D'autre part il y a une autre vision de la mode qui consiste à renoncer à ce système d'équivalence et à édifier une fonction proprement abstraite ou poétique. C'est une mode oisive, luxueuse, mais qui a le mérite de se déclarer comme une forme pure. En ce sens elle rejoint la littérature. Un exemple passionnant de cette jonction a été donné par Mallarmé, qui a rédigé à lui tout seul un petit journal de mode: La Dernière Mode; celui-ci se donne comme un véritable journal de mode, avec des descriptions de robes, comme on en trouvera, le talent mis à part, dans Elle. Mais, en même temps, ces descriptions sont pour l'auteur un exercice profond, presque métaphysique, sur le thème mallarméen du rien, du bibelot, de l'inanité. C'est un vide qui n'est pas absurde, un vide qui est construit comme un sens.
Vous indiquez dans votre avant-propos que votre recherche est "déjà datée". Comment l'entendez-vous?

▸ **Matériau**:
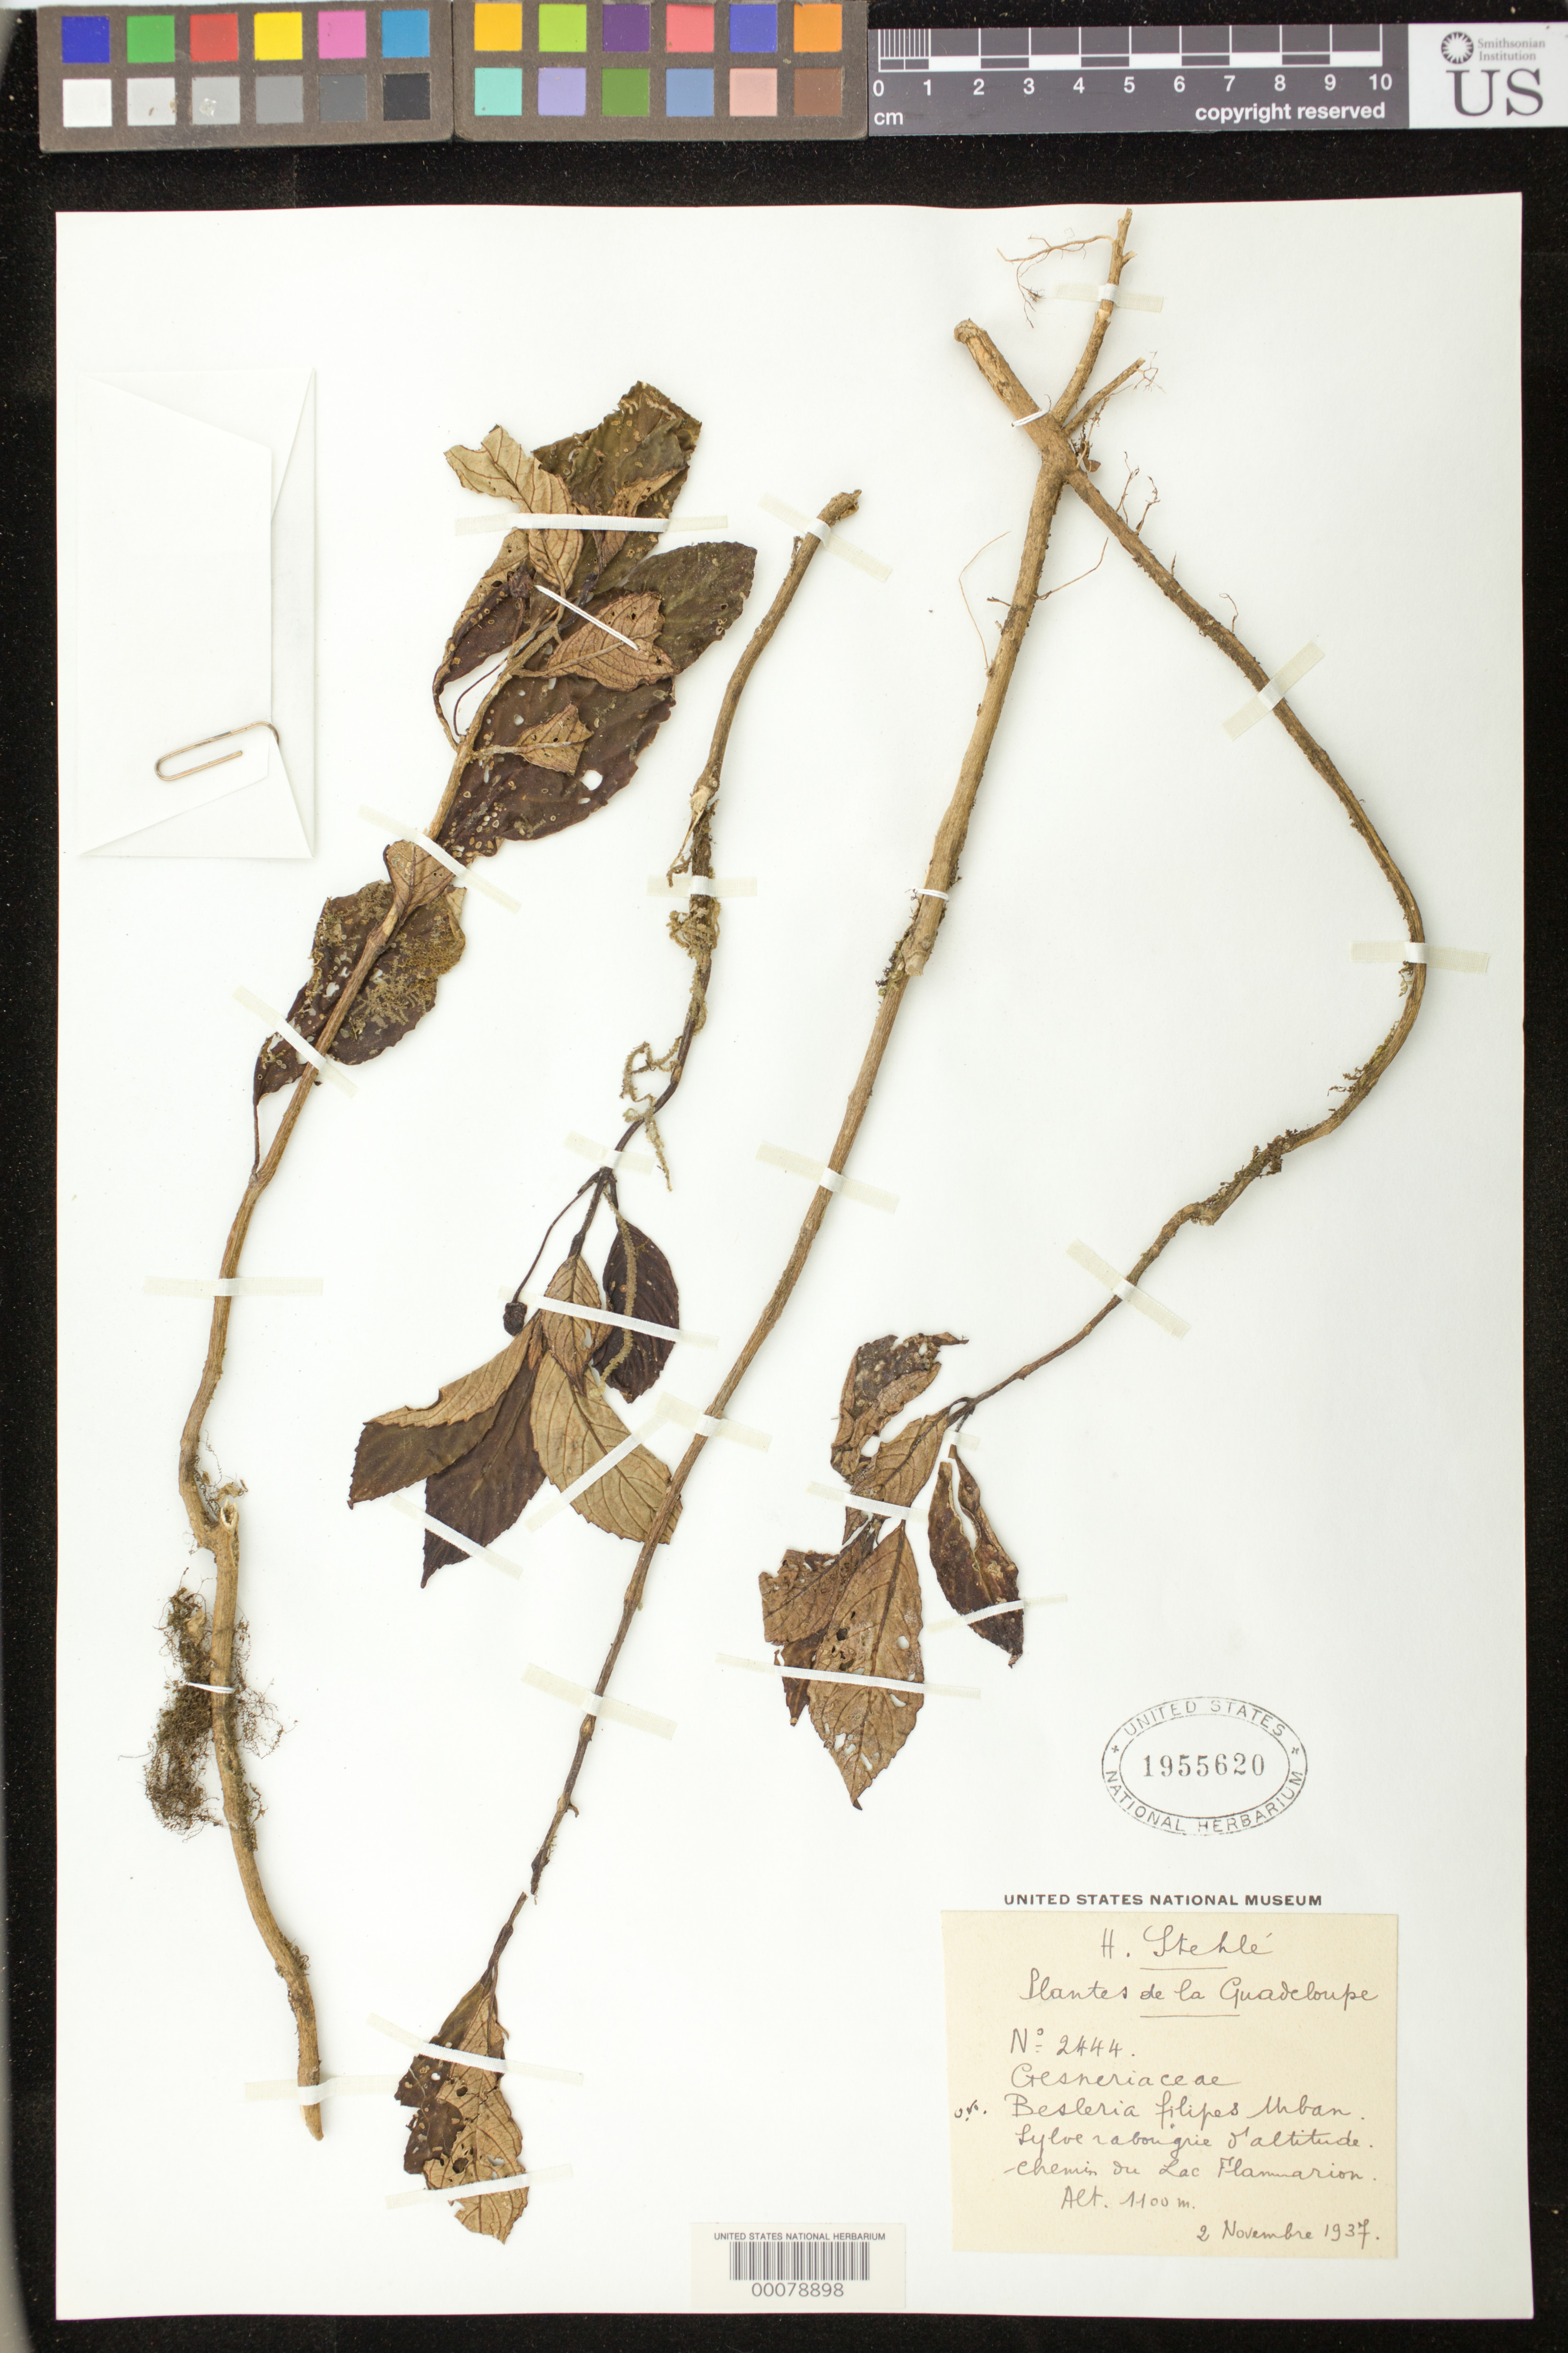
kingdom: Plantae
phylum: Tracheophyta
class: Magnoliopsida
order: Lamiales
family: Gesneriaceae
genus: Besleria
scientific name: Besleria filipes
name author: Urb.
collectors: H. Stehlé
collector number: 2444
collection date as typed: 02 Nov 1937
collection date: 1937-11-02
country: Guadeloupe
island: Basse Terre [Guadeloupe]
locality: Chemin du Lac Flammarion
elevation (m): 1100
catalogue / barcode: US 1955620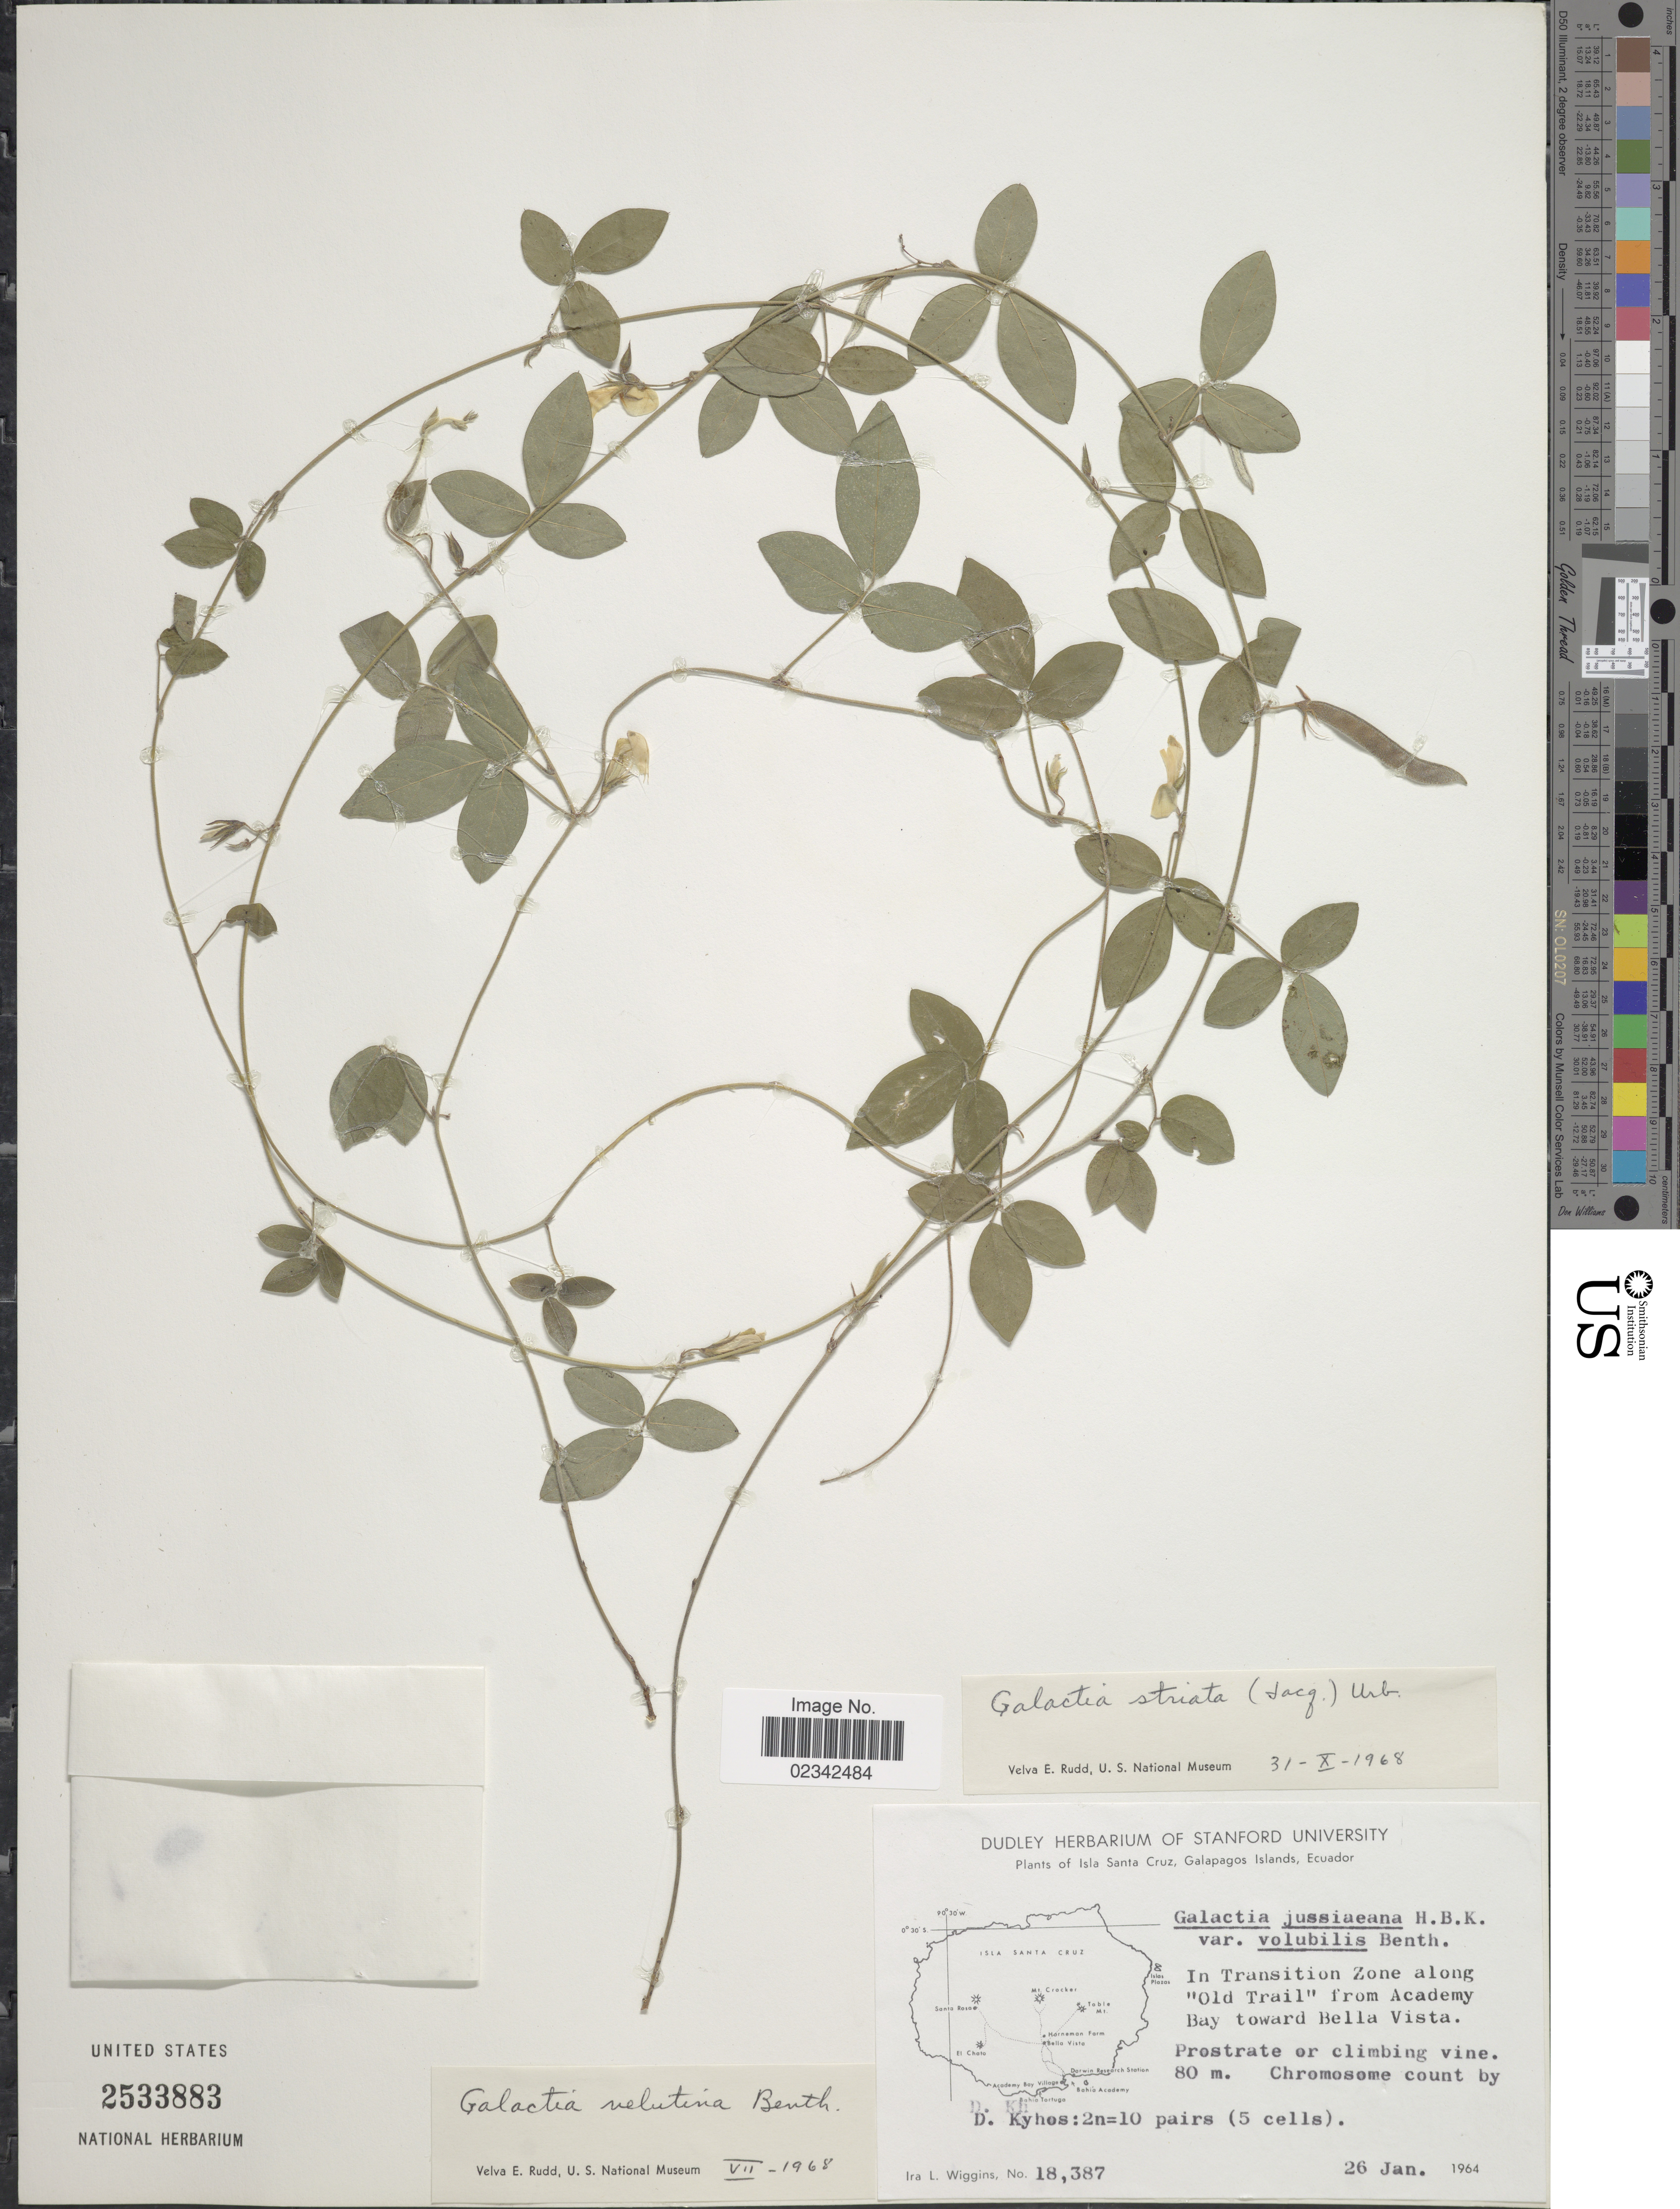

▸ **Objectif 1**: Dans le texte sur la mode et Mallarmé, quels sont tous les termes qui composent le thème mallarméen évoqué ?
▸ **Objectif 2**: Poursuivez le texte sur la mode et Mallarmé à partir de sa dernière phrase.

▸ **Réponse 1**: Le rien, le bibelot, l'inanité.

▸ **Réponse 2**:
Cette étude s'appuie sur des concepts opératoires - "signe, signifiant, signifié" - qui ont été sinon contestés, du moins considérablement remodelés ces dernières années par des recherches, comme celles de Lévi Strauss ou de Lacan. Ce vocabulaire est un peu remis en cause maintenant. La réflexion sur le sens s'est enrichie et aussi divisée. Des antagonismes apparaissent. Ma recherche a, de ce point de vue, un aspect un peu naïf. C'est de la sémiologie "sauvage". Mais je dirai pour ma défense que ces concepts, un peu figés s'appliquent précisément à un objet qui plonge dans la culture de masse, c'est-à-dire dans une certaine aliénation. La société de masse tend toujours à se fixer sur des sens définis, nommés, séparés. C'est pourquoi les concepts figés auxquels j'ai recours sont ceux qui conviennent le mieux pour la décrire. Peut-être sont-ils simplistes pour rendre compte de ce qui se passe dans la profondeur de la psyché humaine, mais ils gardent toute leur pertinence lorsqu'il s'agit de l'analyse de notre société.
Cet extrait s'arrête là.